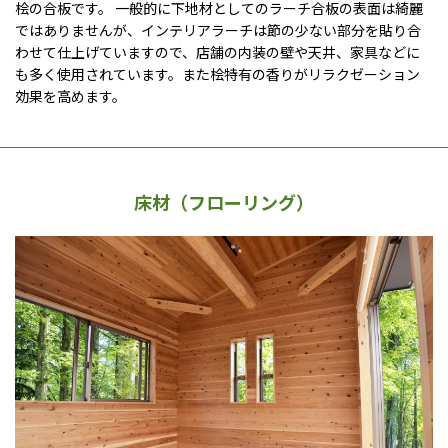
桧の合板です。 一般的に下地材としてのラーチ合板の表面は綺麗
ではありませんが、インテリアラーチは節の少ない部分を貼り合
わせて仕上げていますので、店舗の内装の壁や天井、家具などに
も多く使用されています。また桧特有の香りがリラクゼーション
効果を高めます。
床材（フローリング）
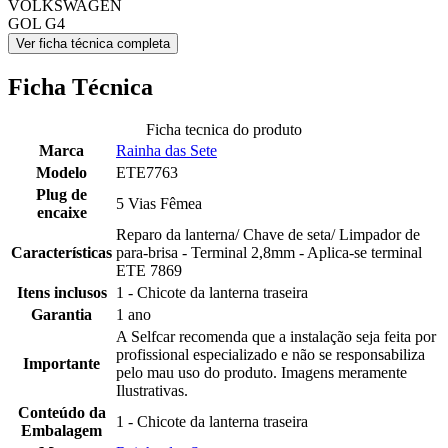
VOLKSWAGEN
GOL G4
Ver ficha técnica completa
Ficha Técnica
Ficha tecnica do produto
Marca
Rainha das Sete
Modelo
ETE7763
Plug de
5 Vias Fêmea
encaixe
Reparo da lanterna/ Chave de seta/ Limpador de
Características
para-brisa - Terminal 2,8mm - Aplica-se terminal
ETE 7869
Itens inclusos
1 - Chicote da lanterna traseira
Garantia
1 ano
A Selfcar recomenda que a instalação seja feita por
profissional especializado e não se responsabiliza
Importante
pelo mau uso do produto. Imagens meramente
Ilustrativas.
Conteúdo da
1 - Chicote da lanterna traseira
Embalagem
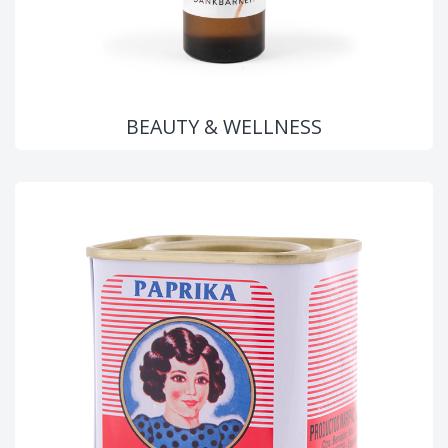
BEAUTY & WELLNESS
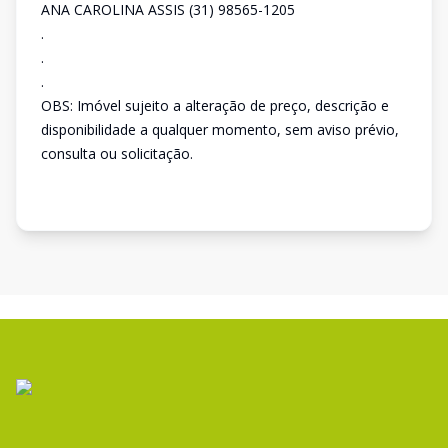
ANA CAROLINA ASSIS (31) 98565-1205
.
.
.
OBS: Imóvel sujeito a alteração de preço, descrição e
disponibilidade a qualquer momento, sem aviso prévio,
consulta ou solicitação.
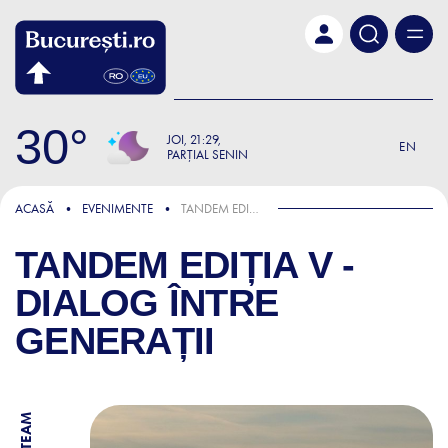
Skip to main content
30
JOI
21:29
EN
PARȚIAL SENIN
ACASĂ
EVENIMENTE
TANDEM EDIȚIA V - DIALOG ÎNTRE GENERAȚII
TANDEM EDIȚIA V -
DIALOG ÎNTRE
GENERAȚII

= = =

# HOW TO COMPLETE THIS TASK:
Keep only those lines from the rows above that contain the string "EDIȚIA", and reproduce each one unchanged.

# RESULT OF THIS EXERCISE:
TANDEM EDIȚIA V - DIALOG ÎNTRE GENERAȚII
TANDEM EDIȚIA V -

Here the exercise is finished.